• **Dataset**:
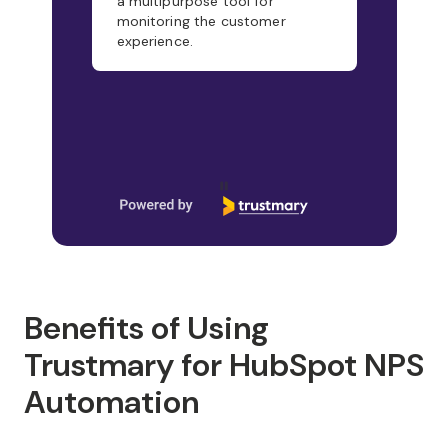
a multipurpose tool for
monitoring the customer
experience.
Page 1 of 21
Benefits of Using
Trustmary for HubSpot NPS
Automation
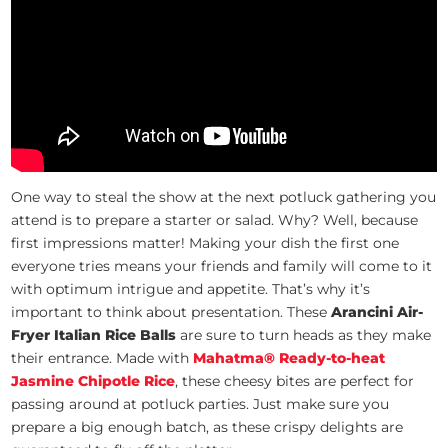
One way to steal the show at the next potluck gathering you
attend is to prepare a starter or salad. Why? Well, because
first impressions matter! Making your dish the first one
everyone tries means your friends and family will come to it
with optimum intrigue and appetite. That’s why it’s
important to think about presentation. These
Arancini Air-
Fryer Italian Rice Balls
are sure to turn heads as they make
their entrance. Made with
Mahatma® Ready-to-heat
Jasmine Chipotle Rice
, these cheesy bites are perfect for
passing around at potluck parties. Just make sure you
prepare a big enough batch, as these crispy delights are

• **Work order**: Search the preceding listing for "with" and extract every line where it is found.

• **Written solution**:
with optimum intrigue and appetite. That’s why it’s
their entrance. Made with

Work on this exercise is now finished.